> **Task instructions**:
Reproduce word for word the lines running from the one containing "Which side does" through the one containing "Answer: facing the viewer and", both included.

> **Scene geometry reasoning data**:
_ _ _ _
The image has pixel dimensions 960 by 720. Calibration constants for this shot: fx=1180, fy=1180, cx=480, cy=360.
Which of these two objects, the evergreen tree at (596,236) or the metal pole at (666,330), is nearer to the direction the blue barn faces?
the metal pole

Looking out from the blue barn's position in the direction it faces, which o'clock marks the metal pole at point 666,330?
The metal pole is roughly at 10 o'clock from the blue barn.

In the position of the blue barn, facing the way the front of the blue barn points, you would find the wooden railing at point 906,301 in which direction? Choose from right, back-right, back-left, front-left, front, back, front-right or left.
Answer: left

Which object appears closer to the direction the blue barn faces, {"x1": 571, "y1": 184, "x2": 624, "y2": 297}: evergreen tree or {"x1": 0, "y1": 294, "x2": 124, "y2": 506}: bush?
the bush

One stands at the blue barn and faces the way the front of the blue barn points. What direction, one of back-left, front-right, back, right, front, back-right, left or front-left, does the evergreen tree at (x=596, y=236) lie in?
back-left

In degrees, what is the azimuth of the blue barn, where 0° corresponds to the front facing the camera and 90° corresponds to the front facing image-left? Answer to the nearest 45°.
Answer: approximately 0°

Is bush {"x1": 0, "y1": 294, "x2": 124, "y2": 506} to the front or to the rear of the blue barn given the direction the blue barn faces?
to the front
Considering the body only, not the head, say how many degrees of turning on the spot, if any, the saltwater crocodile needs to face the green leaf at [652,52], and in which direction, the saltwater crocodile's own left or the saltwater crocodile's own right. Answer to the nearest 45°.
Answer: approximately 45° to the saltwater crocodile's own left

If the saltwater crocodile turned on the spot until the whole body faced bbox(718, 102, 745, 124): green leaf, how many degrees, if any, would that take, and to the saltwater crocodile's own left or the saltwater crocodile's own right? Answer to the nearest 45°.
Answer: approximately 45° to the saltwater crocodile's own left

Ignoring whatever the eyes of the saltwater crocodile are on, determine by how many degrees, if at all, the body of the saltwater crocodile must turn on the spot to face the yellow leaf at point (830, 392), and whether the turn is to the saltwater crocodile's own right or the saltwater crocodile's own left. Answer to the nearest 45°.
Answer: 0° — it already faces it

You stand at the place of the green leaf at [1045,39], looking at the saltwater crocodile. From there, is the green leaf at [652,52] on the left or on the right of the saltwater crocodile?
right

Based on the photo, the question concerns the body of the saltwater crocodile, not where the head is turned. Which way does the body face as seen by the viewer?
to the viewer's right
_ _ _ _
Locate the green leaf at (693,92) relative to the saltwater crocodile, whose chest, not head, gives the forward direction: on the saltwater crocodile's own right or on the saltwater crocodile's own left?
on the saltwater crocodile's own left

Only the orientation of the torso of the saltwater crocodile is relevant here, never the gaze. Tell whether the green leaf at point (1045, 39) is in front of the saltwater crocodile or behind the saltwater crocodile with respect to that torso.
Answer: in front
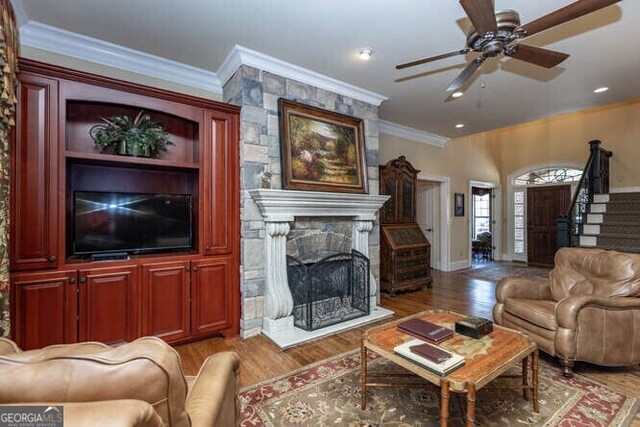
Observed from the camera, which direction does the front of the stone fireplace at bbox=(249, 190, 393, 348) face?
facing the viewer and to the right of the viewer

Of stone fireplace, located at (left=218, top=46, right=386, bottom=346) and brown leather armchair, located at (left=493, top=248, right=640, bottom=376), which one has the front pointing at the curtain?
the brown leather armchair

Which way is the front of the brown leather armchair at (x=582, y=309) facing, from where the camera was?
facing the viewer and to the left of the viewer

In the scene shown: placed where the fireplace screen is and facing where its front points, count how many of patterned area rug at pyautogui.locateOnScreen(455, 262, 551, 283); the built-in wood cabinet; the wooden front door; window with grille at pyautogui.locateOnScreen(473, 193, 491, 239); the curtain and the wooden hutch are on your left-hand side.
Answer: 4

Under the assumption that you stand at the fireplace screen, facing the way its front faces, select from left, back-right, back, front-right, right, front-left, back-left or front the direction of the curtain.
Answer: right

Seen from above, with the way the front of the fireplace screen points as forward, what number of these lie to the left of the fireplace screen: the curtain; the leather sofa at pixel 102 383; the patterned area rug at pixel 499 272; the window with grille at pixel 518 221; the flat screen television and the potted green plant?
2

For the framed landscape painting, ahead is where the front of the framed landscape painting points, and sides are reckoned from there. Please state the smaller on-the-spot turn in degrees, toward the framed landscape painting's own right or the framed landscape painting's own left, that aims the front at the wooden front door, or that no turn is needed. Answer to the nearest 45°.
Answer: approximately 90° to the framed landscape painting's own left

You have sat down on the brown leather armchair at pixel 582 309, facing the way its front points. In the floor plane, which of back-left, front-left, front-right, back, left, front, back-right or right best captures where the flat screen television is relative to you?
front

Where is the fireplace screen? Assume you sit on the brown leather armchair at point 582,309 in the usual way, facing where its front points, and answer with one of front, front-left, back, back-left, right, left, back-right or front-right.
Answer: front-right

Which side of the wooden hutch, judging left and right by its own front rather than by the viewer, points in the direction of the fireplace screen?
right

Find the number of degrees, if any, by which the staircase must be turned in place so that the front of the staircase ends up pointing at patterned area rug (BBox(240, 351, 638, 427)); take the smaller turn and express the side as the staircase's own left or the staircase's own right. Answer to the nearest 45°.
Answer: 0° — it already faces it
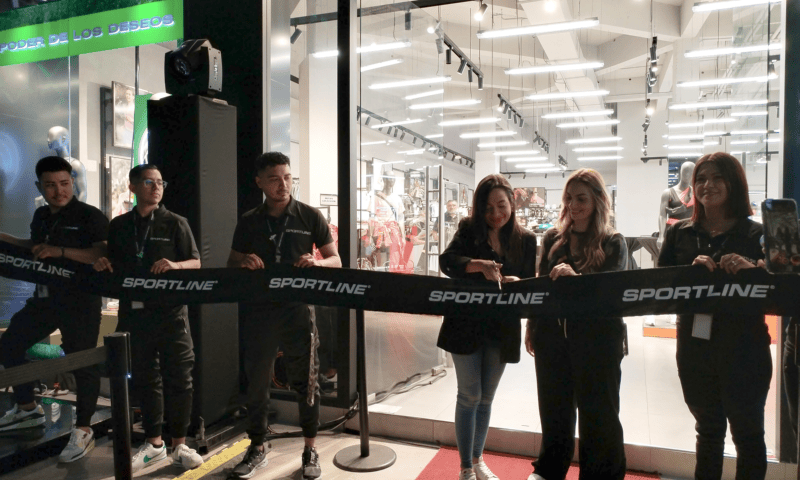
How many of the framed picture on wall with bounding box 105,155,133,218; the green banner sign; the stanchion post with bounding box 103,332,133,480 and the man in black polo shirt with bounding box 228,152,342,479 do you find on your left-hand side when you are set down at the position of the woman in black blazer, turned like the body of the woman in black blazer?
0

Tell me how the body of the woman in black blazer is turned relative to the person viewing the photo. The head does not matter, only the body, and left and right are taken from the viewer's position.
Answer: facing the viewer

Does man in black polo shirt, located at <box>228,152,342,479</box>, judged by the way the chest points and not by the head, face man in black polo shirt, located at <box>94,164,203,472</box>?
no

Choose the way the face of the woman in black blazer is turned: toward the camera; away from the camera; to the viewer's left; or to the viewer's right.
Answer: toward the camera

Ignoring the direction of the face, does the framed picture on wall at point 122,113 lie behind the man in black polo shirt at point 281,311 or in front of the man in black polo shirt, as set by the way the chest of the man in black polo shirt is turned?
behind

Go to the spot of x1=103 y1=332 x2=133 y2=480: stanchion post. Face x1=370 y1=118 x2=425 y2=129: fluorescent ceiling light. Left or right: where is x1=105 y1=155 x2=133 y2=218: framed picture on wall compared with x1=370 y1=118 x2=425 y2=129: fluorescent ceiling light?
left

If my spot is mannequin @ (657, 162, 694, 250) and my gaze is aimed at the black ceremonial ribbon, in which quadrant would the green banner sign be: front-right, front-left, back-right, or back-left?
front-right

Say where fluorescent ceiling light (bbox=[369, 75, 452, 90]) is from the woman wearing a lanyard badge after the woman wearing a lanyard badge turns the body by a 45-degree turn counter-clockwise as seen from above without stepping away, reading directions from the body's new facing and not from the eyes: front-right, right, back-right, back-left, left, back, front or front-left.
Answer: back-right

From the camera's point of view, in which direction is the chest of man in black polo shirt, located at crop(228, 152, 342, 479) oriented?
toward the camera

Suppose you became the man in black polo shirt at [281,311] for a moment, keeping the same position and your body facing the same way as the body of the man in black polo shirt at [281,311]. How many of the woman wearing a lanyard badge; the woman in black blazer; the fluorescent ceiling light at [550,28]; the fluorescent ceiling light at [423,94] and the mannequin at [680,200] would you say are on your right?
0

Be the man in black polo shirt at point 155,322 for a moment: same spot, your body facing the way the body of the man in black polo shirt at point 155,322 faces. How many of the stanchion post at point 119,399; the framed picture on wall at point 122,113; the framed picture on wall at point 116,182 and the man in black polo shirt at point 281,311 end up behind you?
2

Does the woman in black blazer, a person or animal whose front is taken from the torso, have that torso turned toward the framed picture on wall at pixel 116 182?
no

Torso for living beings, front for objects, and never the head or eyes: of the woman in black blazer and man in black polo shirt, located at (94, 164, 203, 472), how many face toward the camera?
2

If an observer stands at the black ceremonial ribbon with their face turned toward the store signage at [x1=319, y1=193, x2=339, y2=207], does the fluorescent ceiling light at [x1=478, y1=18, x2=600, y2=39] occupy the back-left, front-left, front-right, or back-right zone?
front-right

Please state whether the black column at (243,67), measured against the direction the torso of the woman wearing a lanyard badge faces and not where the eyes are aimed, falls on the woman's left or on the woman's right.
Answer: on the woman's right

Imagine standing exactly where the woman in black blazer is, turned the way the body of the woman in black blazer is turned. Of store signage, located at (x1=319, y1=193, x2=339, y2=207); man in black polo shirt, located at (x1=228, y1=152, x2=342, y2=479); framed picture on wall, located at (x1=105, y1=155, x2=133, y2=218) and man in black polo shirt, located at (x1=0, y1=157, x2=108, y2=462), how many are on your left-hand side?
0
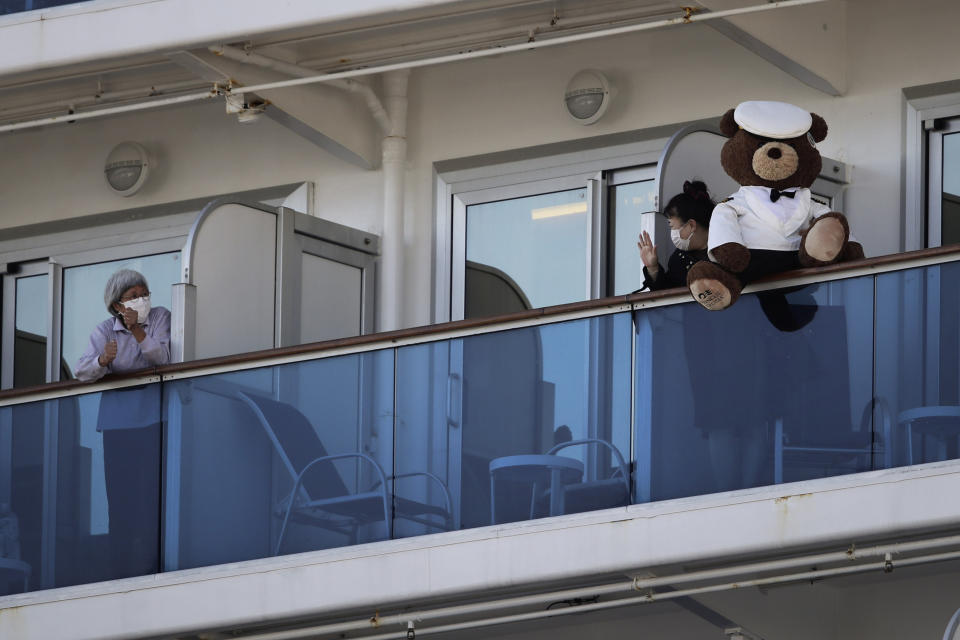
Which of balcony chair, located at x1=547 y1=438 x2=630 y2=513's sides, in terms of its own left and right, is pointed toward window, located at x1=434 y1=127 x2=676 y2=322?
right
_ _ _ _
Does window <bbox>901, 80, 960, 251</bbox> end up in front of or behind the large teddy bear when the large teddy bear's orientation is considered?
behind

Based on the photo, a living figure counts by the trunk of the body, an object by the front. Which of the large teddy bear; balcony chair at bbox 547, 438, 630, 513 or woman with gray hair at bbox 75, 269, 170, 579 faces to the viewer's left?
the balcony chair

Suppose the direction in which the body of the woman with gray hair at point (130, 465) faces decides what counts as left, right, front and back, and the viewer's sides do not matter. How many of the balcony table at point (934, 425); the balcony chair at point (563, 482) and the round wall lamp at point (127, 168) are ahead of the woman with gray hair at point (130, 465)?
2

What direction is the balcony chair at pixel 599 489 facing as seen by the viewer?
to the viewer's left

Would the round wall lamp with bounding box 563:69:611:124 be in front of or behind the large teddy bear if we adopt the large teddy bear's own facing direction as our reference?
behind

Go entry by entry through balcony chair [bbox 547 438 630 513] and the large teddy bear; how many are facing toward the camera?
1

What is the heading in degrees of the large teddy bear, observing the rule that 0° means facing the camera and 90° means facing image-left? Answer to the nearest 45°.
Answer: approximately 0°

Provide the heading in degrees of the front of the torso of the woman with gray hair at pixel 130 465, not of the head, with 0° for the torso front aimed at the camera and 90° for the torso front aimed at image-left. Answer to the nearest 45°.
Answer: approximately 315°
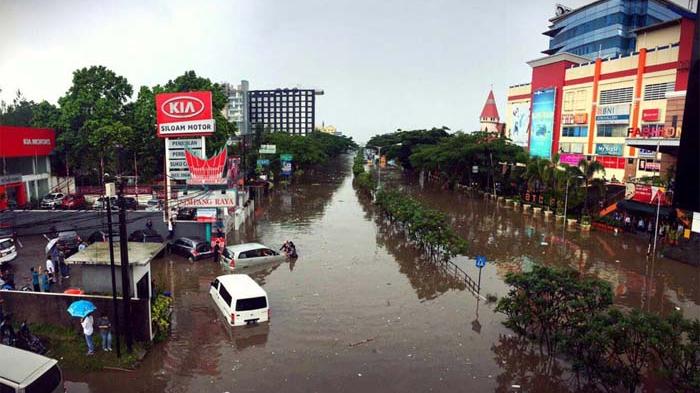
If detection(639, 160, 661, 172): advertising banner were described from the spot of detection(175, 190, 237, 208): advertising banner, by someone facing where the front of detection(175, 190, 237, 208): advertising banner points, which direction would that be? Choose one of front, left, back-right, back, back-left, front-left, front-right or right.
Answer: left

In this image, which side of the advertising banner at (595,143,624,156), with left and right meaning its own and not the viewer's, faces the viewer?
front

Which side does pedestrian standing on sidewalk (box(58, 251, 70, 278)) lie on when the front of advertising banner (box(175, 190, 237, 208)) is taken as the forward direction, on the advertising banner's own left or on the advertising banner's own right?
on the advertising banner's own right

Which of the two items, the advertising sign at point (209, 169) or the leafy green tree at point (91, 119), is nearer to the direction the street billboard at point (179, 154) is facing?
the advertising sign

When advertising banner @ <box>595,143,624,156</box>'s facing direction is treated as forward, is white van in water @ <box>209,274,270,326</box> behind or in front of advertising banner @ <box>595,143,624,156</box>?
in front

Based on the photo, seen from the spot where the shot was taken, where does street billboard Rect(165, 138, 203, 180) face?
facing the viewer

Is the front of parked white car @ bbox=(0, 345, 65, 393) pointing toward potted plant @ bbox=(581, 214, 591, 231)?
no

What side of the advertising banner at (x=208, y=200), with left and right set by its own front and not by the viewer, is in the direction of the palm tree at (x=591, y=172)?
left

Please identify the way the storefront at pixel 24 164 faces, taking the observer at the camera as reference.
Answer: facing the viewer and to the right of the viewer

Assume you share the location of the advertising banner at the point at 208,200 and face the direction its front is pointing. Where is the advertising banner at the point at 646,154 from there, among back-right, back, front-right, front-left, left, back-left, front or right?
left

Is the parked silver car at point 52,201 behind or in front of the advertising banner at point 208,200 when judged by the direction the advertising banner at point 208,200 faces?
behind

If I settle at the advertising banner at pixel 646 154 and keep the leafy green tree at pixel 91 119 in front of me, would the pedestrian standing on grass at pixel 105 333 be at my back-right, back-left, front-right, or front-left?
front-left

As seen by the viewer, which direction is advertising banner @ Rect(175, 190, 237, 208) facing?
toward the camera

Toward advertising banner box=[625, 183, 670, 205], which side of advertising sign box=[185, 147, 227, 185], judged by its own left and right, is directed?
_ _ _ _
> **Solution for this exercise**:
Which side does pedestrian standing on sidewalk (box(58, 251, 70, 278)) lie on when the front of advertising banner (box(175, 190, 237, 208)) is taken as the forward direction, on the advertising banner's own left or on the advertising banner's own right?
on the advertising banner's own right

Which of the two items, the advertising sign at point (209, 169) or the leafy green tree at point (91, 119), is nearer to the direction the street billboard at point (179, 154) is facing?
the advertising sign

When advertising banner @ <box>595,143,624,156</box>'s facing direction is treated as forward, is white van in water @ <box>209,274,270,326</box> behind or in front of advertising banner @ <box>595,143,624,156</box>?
in front

Based on the photo, seen from the spot where the shot was taken, where does street billboard Rect(165, 138, 203, 180) face?
facing the viewer

Is the front of parked white car @ bbox=(0, 345, 65, 393) pointing toward potted plant @ bbox=(581, 214, 591, 231)?
no

What side of the advertising banner at (x=208, y=200), with left and right set by its own front and not by the viewer, is in the direction of the palm tree at (x=591, y=172)?
left

Please identify the way the storefront at pixel 24 164 faces, taking the observer at the camera as reference.
Answer: facing the viewer and to the right of the viewer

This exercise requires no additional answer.